Nummer eins ist grober Unfug, weil ich sicher nicht mitten in der Nacht aufstehe, um Hochzeitstorten-Bausätze aus Tortenböden, Zuckerguss und Marzipanmännchen zusammenzubasteln. Nur weil ein 08/15-nervtöt-Fragebogen ergibt, dass ich nachtaktiv und kreativ bin.

Nummer drei ist unverantwortlich. Einerseits fällt mir kein Unterrichtsfach ein, das mich genug interessiert, um es mein ganzes Leben lang gelangweilten Gesichtern zu predigen, und andererseits würde ich mir die Kugel geben, wenn ich meine Pausen mit all den Langweilern im Konferenzzimmer verbringen müsste. SICHER NICHT!

Und Grafikerin? Mama war ganz begeistert, dass das auf meiner Liste steht. Wo ich doch zum Geburtstag so teure Graphitstifte und Pastellkreiden, wasserverschmierbar, und einen knetbaren Radiergummi und einen riesigen Skizzenblock bekommen habe, die dann ja nicht umsonst gewesen wären, sondern quasi eine Investition in meine Zukunft. HALLO? UMSONST? Ich TRÄUME doch ständig damit!

Nur

sicher

nicht

beruflich.


Wirklichkeiten

Mama kapiert das nicht mit meinen Zeichnungen. Ich will kein Geld verdienen und keinen Wettbewerb gewinnen und ich will sicher keine Ausstellung mit meinen Bildern. Für mich ist Zeichnen keine Arbeit und es ist nicht Kunst.

Zeichnen ist, etwas WIRKLICHKEIT werden zu lassen. Mit jedem Scribble gebe ich einem Gedanken die Chance, real zu werden.

Das ist nicht so einfach mit den Wirklichkeiten. Sprache formt die Realität, sagt Papa. Wer immer nur negativ redet, wird im Alltag auch mehr Negatives erleben. Und mit Gedanken funktioniert das genauso. Schließlich war jedes Wort irgendwann einmal ein Gedanke – zumindest die Wörter, die nicht so schnell aus dem Mund geschossen kommen, dass sie einen selbst überraschen. Wenn ich meine Wirklichkeit aber schon selbst gestalten kann und wenn ich dann in dieser Wirklichkeit auch leben muss, dann muss ich vorsichtig damit sein.
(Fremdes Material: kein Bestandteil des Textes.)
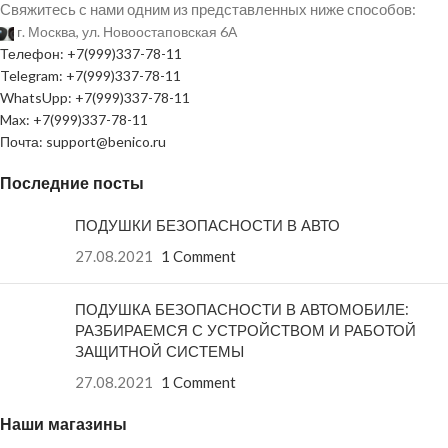
Свяжитесь с нами одним из представленных ниже способов:
г. Москва, ул. Новоостаповская 6А
Телефон: +7(999)337-78-11
Telegram: +7(999)337-78-11
WhatsUpp: +7(999)337-78-11
Max: +7(999)337-78-11
Почта: support@benico.ru
Последние посты
ПОДУШКИ БЕЗОПАСНОСТИ В АВТО
27.08.2021
1 Comment
ПОДУШКА БЕЗОПАСНОСТИ В АВТОМОБИЛЕ:
РАЗБИРАЕМСЯ С УСТРОЙСТВОМ И РАБОТОЙ
ЗАЩИТНОЙ СИСТЕМЫ
27.08.2021
1 Comment
Наши магазины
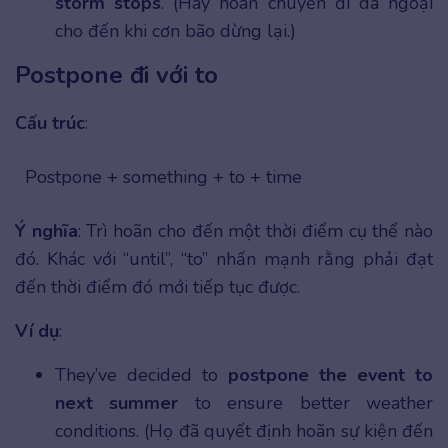
storm stops
. (Hãy hoãn chuyến đi dã ngoại
cho đến khi cơn bão dừng lại.)
Postpone đi với to
Cấu trúc
:
Postpone + something + to + time
Ý nghĩa
: Trì hoãn cho đến một thời điểm cụ thể nào
đó. Khác với “until”, “to” nhấn mạnh rằng phải đạt
đến thời điểm đó mới tiếp tục được.
Ví dụ
:
They’ve decided to
postpone the event to
next summer
to ensure better weather
conditions. (Họ đã quyết định hoãn sự kiện đến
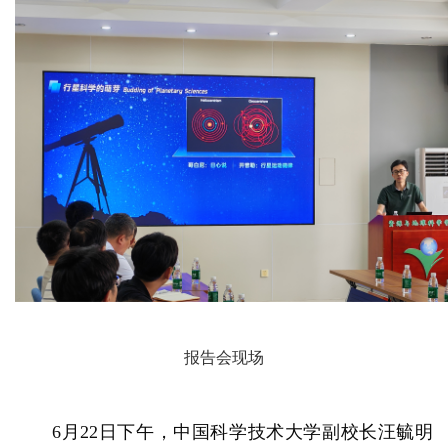
报告会现场
6月22日下午，中国科学技术大学副校长汪毓明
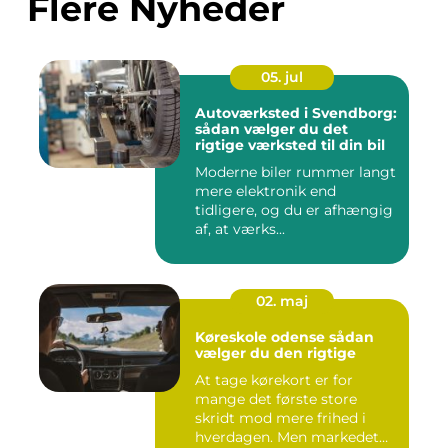
Flere Nyheder
05. jul
Autoværksted i Svendborg:
sådan vælger du det
rigtige værksted til din bil
Moderne biler rummer langt
mere elektronik end
tidligere, og du er afhængig
af, at værks...
02. maj
Køreskole odense sådan
vælger du den rigtige
At tage kørekort er for
mange det første store
skridt mod mere frihed i
hverdagen. Men markedet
In meinem Kopf schaut das nämlich so aus:

Da sind so unglaublich viele Gedanken, die

ALLE

STÄNDIG

WILD

durcheinanderwirbeln.

Es gäbe mindestens fünf Parallelwirklichkeiten, wenn alle diese Gedanken meine Welt gestalten würden. Das heißt, ich muss auswählen. Und das ist echt schwer.

Welche Version soll real werden? Really really real? Was, wenn ich mich falsch entscheide?

Aber ich bin ja nicht blöd. (Niemand, der laut Fragebogen das Zeug zum Lehrer hat, ist blöd. Was würde denn das bitte für unser Schulsystem bedeuten.) Ich sortiere die Gedanken im Kopf, wenn sie kurz stillhalten. Und dann hilft es, wenn ich die Gedanken auf den vorderen Plätzen zuerst einmal auf dem Papier Wirklichkeit werden lasse. Ich materialisiere meine Gedanken quasi. Ich erschaffe eine Art Vor-Welt. Um zu sehen, wie sie mir so tut. Ob sie das Zeug hat, Wirklichkeit zu werden. Ob sie es wert ist.

Genau das ist es wohl, dieses Heft hier, meine Gedanken und Notizen, Nonos gesammelte Werke, auf meiner externen Festplatte: Eine Vorwirklichkeit. Eine mögliche Spielart meiner Zukunft. Eine Chance, es doch noch anders machen zu können, bevor es zu spät ist.